TASK DESCRIPTION: Copy the entries word for word, from the start through the line containing "problema que afecta", including that line.

DATA SUPPLIED:
━━━━━━━━━━━━━━━━━━━━

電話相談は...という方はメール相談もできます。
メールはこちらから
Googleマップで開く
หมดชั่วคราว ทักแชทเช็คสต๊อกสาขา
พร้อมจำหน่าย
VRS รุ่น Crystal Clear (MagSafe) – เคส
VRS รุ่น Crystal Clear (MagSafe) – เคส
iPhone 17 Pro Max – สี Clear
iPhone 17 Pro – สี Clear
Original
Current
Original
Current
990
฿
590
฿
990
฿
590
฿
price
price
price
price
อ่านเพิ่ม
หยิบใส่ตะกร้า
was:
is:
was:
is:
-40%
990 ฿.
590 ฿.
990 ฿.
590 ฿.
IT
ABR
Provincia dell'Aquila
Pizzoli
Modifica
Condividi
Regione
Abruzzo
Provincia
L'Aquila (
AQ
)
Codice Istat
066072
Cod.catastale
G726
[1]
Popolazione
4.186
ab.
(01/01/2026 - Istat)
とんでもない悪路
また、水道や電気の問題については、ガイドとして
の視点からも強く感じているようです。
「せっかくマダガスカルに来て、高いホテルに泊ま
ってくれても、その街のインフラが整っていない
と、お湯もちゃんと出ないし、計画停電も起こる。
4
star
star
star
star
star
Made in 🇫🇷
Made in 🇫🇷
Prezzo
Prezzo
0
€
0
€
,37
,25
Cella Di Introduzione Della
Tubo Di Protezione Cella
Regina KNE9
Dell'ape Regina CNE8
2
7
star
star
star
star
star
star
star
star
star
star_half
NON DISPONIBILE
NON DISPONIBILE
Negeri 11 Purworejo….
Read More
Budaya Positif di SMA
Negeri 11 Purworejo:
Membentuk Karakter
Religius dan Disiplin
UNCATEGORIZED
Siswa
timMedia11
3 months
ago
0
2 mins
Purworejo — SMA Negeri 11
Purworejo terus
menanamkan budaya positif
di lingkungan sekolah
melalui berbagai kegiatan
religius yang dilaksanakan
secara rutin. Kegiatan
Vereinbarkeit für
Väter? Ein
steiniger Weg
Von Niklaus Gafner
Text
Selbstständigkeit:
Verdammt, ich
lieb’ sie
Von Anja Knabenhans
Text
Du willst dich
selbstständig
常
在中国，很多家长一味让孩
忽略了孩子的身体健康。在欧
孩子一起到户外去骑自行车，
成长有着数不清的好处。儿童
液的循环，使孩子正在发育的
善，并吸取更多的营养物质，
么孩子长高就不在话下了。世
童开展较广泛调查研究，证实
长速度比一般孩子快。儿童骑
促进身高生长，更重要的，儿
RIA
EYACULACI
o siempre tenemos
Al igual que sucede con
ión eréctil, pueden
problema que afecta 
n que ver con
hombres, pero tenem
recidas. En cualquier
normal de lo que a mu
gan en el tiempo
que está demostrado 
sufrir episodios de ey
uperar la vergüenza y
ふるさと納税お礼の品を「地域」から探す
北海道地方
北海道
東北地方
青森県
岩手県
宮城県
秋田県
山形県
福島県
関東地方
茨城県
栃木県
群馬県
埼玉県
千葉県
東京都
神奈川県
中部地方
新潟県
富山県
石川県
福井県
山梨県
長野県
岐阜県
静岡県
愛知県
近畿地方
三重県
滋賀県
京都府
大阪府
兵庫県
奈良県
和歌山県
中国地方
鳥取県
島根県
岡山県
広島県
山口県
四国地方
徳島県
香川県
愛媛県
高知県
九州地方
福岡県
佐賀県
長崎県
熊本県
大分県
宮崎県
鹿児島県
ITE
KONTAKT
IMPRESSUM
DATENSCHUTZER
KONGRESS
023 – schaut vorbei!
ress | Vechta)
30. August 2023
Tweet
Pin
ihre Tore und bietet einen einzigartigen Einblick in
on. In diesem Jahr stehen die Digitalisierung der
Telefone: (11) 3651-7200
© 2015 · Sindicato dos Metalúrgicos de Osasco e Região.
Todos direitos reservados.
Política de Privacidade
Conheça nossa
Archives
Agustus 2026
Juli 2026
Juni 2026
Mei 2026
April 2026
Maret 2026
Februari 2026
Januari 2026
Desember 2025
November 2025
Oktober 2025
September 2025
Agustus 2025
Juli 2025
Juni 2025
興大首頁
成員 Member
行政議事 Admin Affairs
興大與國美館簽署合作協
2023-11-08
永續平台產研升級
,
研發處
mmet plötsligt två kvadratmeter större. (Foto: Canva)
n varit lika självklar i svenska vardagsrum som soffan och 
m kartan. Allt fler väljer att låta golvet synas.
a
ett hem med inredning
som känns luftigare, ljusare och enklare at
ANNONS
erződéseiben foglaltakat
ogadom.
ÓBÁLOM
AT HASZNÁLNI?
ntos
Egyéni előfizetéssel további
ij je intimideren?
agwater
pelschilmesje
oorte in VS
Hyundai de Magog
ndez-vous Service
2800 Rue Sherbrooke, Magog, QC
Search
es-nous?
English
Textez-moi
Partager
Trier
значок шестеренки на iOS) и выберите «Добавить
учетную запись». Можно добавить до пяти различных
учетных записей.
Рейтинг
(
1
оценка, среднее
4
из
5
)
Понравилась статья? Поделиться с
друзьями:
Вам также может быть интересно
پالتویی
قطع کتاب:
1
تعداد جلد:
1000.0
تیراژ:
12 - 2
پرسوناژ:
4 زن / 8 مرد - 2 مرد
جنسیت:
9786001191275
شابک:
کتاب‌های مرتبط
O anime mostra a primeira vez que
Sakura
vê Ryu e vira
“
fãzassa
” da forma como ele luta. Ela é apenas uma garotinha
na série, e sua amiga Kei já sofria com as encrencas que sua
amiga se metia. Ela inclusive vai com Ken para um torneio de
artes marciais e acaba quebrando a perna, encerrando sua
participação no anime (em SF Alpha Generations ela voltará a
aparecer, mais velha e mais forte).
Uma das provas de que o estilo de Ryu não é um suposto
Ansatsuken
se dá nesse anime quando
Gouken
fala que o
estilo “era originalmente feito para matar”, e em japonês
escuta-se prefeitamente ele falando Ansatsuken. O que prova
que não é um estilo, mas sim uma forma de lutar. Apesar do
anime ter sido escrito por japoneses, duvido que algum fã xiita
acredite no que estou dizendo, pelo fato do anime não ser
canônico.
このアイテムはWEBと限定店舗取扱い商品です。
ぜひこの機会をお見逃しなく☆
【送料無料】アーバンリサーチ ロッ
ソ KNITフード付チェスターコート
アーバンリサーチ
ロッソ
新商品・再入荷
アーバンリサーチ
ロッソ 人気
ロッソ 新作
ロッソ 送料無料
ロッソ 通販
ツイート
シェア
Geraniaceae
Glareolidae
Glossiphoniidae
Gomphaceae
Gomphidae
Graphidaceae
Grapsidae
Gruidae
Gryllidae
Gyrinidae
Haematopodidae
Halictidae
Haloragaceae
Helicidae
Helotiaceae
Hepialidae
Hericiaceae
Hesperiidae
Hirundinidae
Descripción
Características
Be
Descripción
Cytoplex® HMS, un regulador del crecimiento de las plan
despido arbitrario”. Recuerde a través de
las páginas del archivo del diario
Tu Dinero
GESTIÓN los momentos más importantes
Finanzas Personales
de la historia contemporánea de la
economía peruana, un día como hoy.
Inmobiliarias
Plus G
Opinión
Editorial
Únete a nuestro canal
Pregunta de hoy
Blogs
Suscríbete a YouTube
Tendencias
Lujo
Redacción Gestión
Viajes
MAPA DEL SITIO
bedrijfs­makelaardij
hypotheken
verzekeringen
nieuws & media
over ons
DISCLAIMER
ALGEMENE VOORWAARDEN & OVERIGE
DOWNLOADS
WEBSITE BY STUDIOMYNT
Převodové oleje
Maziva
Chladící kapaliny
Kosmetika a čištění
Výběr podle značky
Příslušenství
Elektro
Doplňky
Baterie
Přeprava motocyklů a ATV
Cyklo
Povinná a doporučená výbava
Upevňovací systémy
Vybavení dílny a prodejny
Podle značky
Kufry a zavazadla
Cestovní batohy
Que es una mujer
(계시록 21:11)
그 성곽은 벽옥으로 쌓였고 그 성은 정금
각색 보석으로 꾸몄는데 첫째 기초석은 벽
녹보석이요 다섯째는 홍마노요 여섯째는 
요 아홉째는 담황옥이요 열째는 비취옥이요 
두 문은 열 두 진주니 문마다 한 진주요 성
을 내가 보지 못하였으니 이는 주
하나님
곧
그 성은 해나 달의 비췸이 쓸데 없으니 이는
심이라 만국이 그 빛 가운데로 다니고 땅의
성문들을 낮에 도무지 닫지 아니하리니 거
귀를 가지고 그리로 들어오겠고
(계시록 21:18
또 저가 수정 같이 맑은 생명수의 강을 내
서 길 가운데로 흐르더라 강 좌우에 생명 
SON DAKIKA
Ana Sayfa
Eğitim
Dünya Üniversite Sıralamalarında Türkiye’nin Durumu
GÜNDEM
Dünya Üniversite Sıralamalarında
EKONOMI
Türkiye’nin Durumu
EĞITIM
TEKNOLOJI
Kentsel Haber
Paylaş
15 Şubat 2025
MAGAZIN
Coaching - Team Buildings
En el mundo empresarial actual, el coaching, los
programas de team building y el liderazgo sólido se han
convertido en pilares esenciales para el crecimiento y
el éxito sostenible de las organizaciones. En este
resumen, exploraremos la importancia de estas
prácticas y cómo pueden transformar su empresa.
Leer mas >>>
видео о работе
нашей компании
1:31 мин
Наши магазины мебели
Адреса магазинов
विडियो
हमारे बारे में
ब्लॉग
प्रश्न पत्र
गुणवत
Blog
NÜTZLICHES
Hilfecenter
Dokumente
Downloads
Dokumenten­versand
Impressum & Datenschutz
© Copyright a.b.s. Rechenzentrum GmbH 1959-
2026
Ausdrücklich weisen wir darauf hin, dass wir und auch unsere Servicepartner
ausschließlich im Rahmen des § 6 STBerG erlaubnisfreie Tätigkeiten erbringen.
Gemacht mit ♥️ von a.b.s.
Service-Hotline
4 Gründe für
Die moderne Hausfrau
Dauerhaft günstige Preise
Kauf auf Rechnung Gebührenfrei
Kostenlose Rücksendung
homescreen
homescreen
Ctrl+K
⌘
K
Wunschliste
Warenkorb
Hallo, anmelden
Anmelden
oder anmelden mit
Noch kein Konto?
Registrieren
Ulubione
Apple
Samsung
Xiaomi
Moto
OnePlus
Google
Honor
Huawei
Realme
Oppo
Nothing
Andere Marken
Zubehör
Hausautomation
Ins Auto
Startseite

━━━━━━━━━━━━━━━━━━━━

WRITTEN ANSWER:
電話相談は...という方はメール相談もできます。
メールはこちらから
Googleマップで開く
หมดชั่วคราว ทักแชทเช็คสต๊อกสาขา
พร้อมจำหน่าย
VRS รุ่น Crystal Clear (MagSafe) – เคส
VRS รุ่น Crystal Clear (MagSafe) – เคส
iPhone 17 Pro Max – สี Clear
iPhone 17 Pro – สี Clear
Original
Current
Original
Current
990
฿
590
฿
990
฿
590
฿
price
price
price
price
อ่านเพิ่ม
หยิบใส่ตะกร้า
was:
is:
was:
is:
-40%
990 ฿.
590 ฿.
990 ฿.
590 ฿.
IT
ABR
Provincia dell'Aquila
Pizzoli
Modifica
Condividi
Regione
Abruzzo
Provincia
L'Aquila (
AQ
)
Codice Istat
066072
Cod.catastale
G726
[1]
Popolazione
4.186
ab.
(01/01/2026 - Istat)
とんでもない悪路
また、水道や電気の問題については、ガイドとして
の視点からも強く感じているようです。
「せっかくマダガスカルに来て、高いホテルに泊ま
ってくれても、その街のインフラが整っていない
と、お湯もちゃんと出ないし、計画停電も起こる。
4
star
star
star
star
star
Made in 🇫🇷
Made in 🇫🇷
Prezzo
Prezzo
0
€
0
€
,37
,25
Cella Di Introduzione Della
Tubo Di Protezione Cella
Regina KNE9
Dell'ape Regina CNE8
2
7
star
star
star
star
star
star
star
star
star
star_half
NON DISPONIBILE
NON DISPONIBILE
Negeri 11 Purworejo….
Read More
Budaya Positif di SMA
Negeri 11 Purworejo:
Membentuk Karakter
Religius dan Disiplin
UNCATEGORIZED
Siswa
timMedia11
3 months
ago
0
2 mins
Purworejo — SMA Negeri 11
Purworejo terus
menanamkan budaya positif
di lingkungan sekolah
melalui berbagai kegiatan
religius yang dilaksanakan
secara rutin. Kegiatan
Vereinbarkeit für
Väter? Ein
steiniger Weg
Von Niklaus Gafner
Text
Selbstständigkeit:
Verdammt, ich
lieb’ sie
Von Anja Knabenhans
Text
Du willst dich
selbstständig
常
在中国，很多家长一味让孩
忽略了孩子的身体健康。在欧
孩子一起到户外去骑自行车，
成长有着数不清的好处。儿童
液的循环，使孩子正在发育的
善，并吸取更多的营养物质，
么孩子长高就不在话下了。世
童开展较广泛调查研究，证实
长速度比一般孩子快。儿童骑
促进身高生长，更重要的，儿
RIA
EYACULACI
o siempre tenemos
Al igual que sucede con
ión eréctil, pueden
problema que afecta 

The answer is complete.